Not only do Wikis allow you to change a web page you’re reading, but it also allows you add pages to the site and create links between them. This way, sites can grow organically, wherever their users decide to take them.

The Wiki principles
When Ward Cunningham, the designer of the original Wiki, set out to develop his technology in 1996 he didn’t fully realize where his invention will go. “Wiki has turned out to be much more than I’d imagined. That is not to say that I didn’t imagine a lot.” He writes on his web site (www.c2.com ). Some of the principles that he sought to satisfy with the first release of Wiki were that it should be:

Open – Should a page be found to be incomplete or poorly organized, any reader can edit it as they see fit.
Incremental – Pages can cite other pages, including pages that have not been written yet.
Organic – The structure and text content of the site is open to editing and evolution.
Universal – The mechanisms of editing and organizing are the same as those of writing so that any writer is automatically an editor and organizer.
Tolerant – Interpretable (even if undesirable) behavior is preferred to error messages.
Observable – Activity within the site can be watched and reviewed by any other visitor to the site.
Convergent – Duplication can be discouraged or removed by finding and citing similar or related content.

Wikis in the mainstream
Wikipedia is only one example of Wiki technology in action, but it’s one of the most well known. Many sites that discuss computer programming issues have Wikis. Programmer groups tend to like Wikis because they enable them to collaborate on code, share information and correct each other’s work, without sending files back and forth by email.
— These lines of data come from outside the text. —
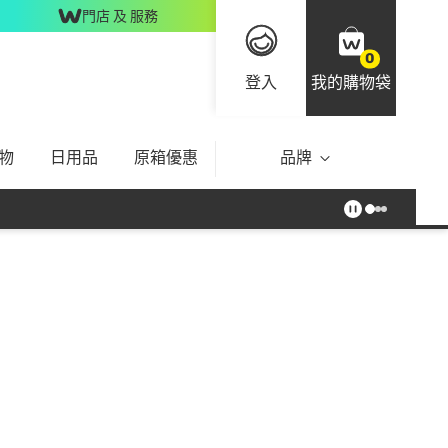
門店 及 服務
0
登入
我的購物袋
物
日用品
原箱優惠
品牌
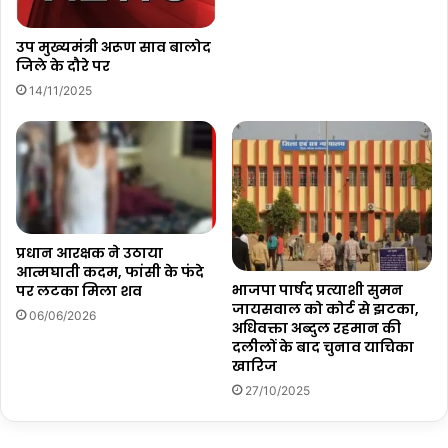
उप मुख्यमंत्री अरूण साव बालोद
जिले के दौरे पर
14/11/2025
प्रधान आरक्षक ने उठाया
आत्मघाती कदम, फांसी के फंदे
भाजपा पार्षद प्रत्याशी सुमन
पर लटका मिला शव
जायसवाल को कोर्ट से झटका,
06/06/2026
अधिवक्ता अब्दुल रहमान की
दलीलों के बाद चुनाव याचिका
खारिज
27/10/2025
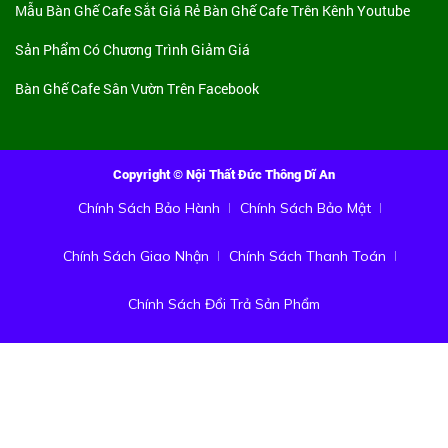
Mẫu Bàn Ghế Cafe Sắt Giá Rẻ
Bàn Ghế Cafe Trên Kênh Youtube
Sản Phẩm Có Chương Trình Giảm Giá
Bàn Ghế Cafe Sân Vườn Trên Facebook
Copyright © Nội Thất Đức Thông Dĩ An
Chính Sách Bảo Hành
Chính Sách Bảo Mật
Chính Sách Giao Nhận
Chính Sách Thanh Toán
Chính Sách Đổi Trả Sản Phẩm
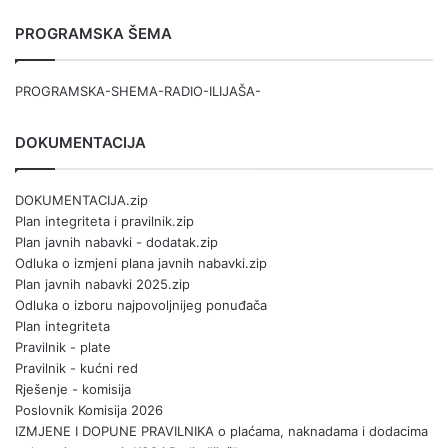
PROGRAMSKA ŠEMA
PROGRAMSKA-SHEMA-RADIO-ILIJAŠA-
DOKUMENTACIJA
DOKUMENTACIJA.zip
Plan integriteta i pravilnik.zip
Plan javnih nabavki - dodatak.zip
Odluka o izmjeni plana javnih nabavki.zip
Plan javnih nabavki 2025.zip
Odluka o izboru najpovoljnijeg ponuđača
Plan integriteta
Pravilnik - plate
Pravilnik - kućni red
Rješenje - komisija
Poslovnik Komisija 2026
IZMJENE I DOPUNE PRAVILNIKA o plaćama, naknadama i dodacima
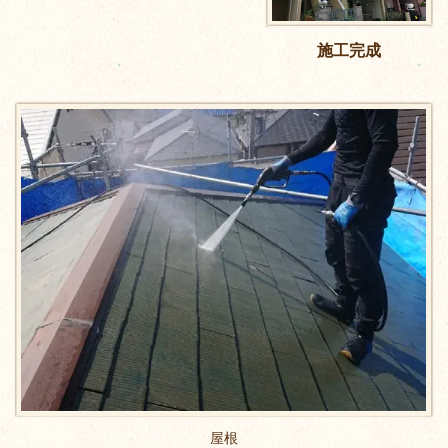
施工完成
屋根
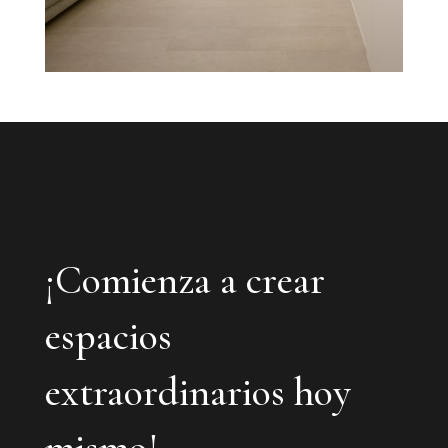
¡Comienza a crear
espacios
extraordinarios hoy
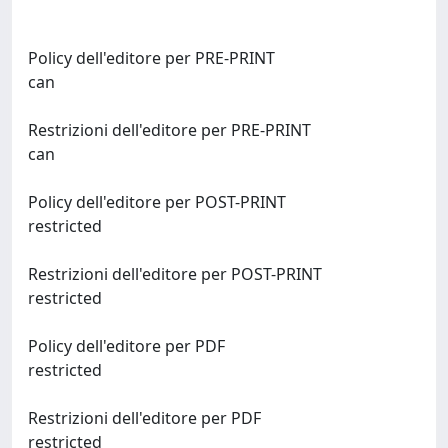
Policy dell'editore per PRE-PRINT
can
Restrizioni dell'editore per PRE-PRINT
can
Policy dell'editore per POST-PRINT
restricted
Restrizioni dell'editore per POST-PRINT
restricted
Policy dell'editore per PDF
restricted
Restrizioni dell'editore per PDF
restricted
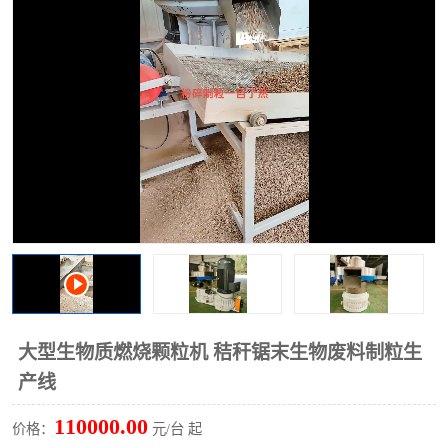
搅拌机
冷却机
颗粒冷却机
颗粒燃烧机
滚筒筛
滚筒筛分机
锯末滚筒筛
大型生物质燃烧颗粒机 秸秆锯末生物废料制粒生
产线
110000.00
价格：
元/台 起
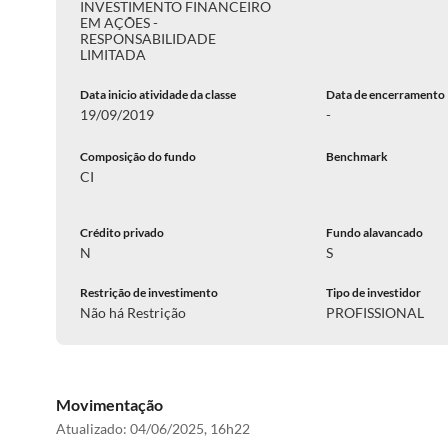
INVESTIMENTO FINANCEIRO
EM AÇÕES -
RESPONSABILIDADE
LIMITADA
Data inicio atividade da classe
Data de encerramento
19/09/2019
-
Composição do fundo
Benchmark
CI
Crédito privado
Fundo alavancado
N
S
Restrição de investimento
Tipo de investidor
Não há Restrição
PROFISSIONAL
Movimentação
Atualizado:
04/06/2025, 16h22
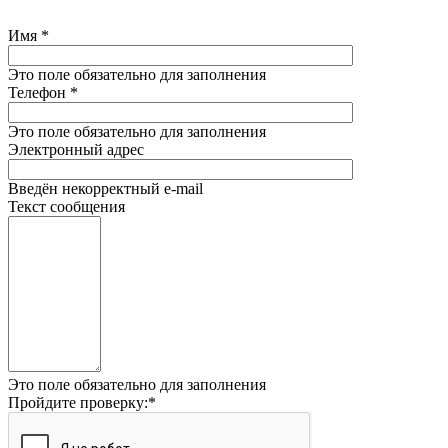
Имя
*
Это поле обязательно для заполнения
Телефон
*
Это поле обязательно для заполнения
Электронный адрес
Введён некорректный e-mail
Текст сообщения
Это поле обязательно для заполнения
Пройдите проверку:
*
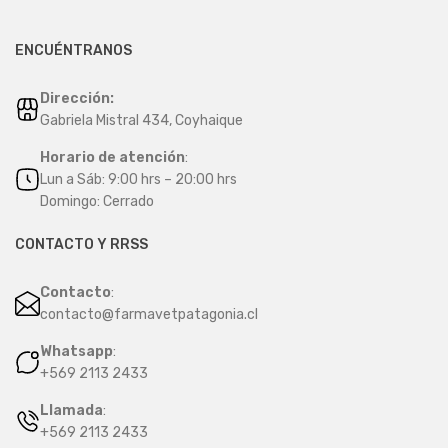
ENCUÉNTRANOS
Dirección:
Gabriela Mistral 434, Coyhaique
Horario de atención
:
Lun a Sáb: 9:00 hrs – 20:00 hrs
Domingo: Cerrado
CONTACTO Y RRSS
Contacto
:
contacto@farmavetpatagonia.cl
Whatsapp
:
+569 2113 2433
Llamada
:
+569 2113 2433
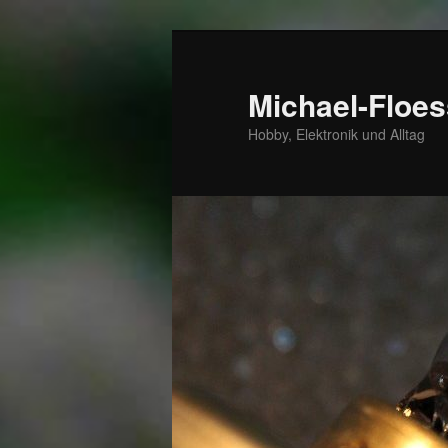
Zum
Zum
primären
sekundären
Inhalt
Inhalt
Michael-Floes
springen
springen
Hobby, Elektronik und Alltag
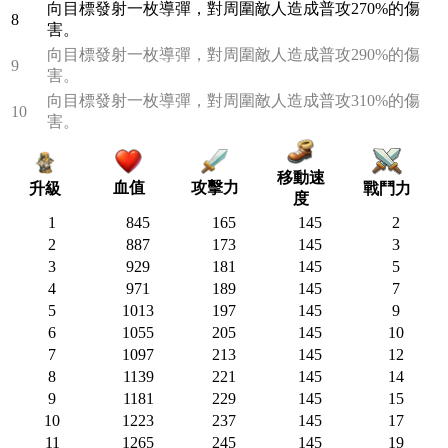
向目標發射一枚導彈，對周圍敵人造成普攻270%的傷
8
害。
向目標發射一枚導彈，對周圍敵人造成普攻290%的傷
9
害。
向目標發射一枚導彈，對周圍敵人造成普攻310%的傷
10
害。
移動速
血值
攻擊力
戰鬥力
升級
度
1
845
165
145
2
2
887
173
145
3
3
929
181
145
5
4
971
189
145
7
5
1013
197
145
9
6
1055
205
145
10
7
1097
213
145
12
8
1139
221
145
14
9
1181
229
145
15
10
1223
237
145
17
11
1265
245
145
19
Another interesting project utilizing Wikis (and web-logs, or blogs) is SocialText (www.socialtext.com), a company specializing in what it calls “Enterprise Social Software”. SocialText takes the power of Wikis and blogs and makes it useful for people in corporations to work together without overloading each other’s mailboxes.

Self correcting system
This “social editing” thing sounds pretty utopian to most people. So what happens when someone purposely sabotages an entry in Wikipedia. Wiki people have an answer to that: other users will correct it!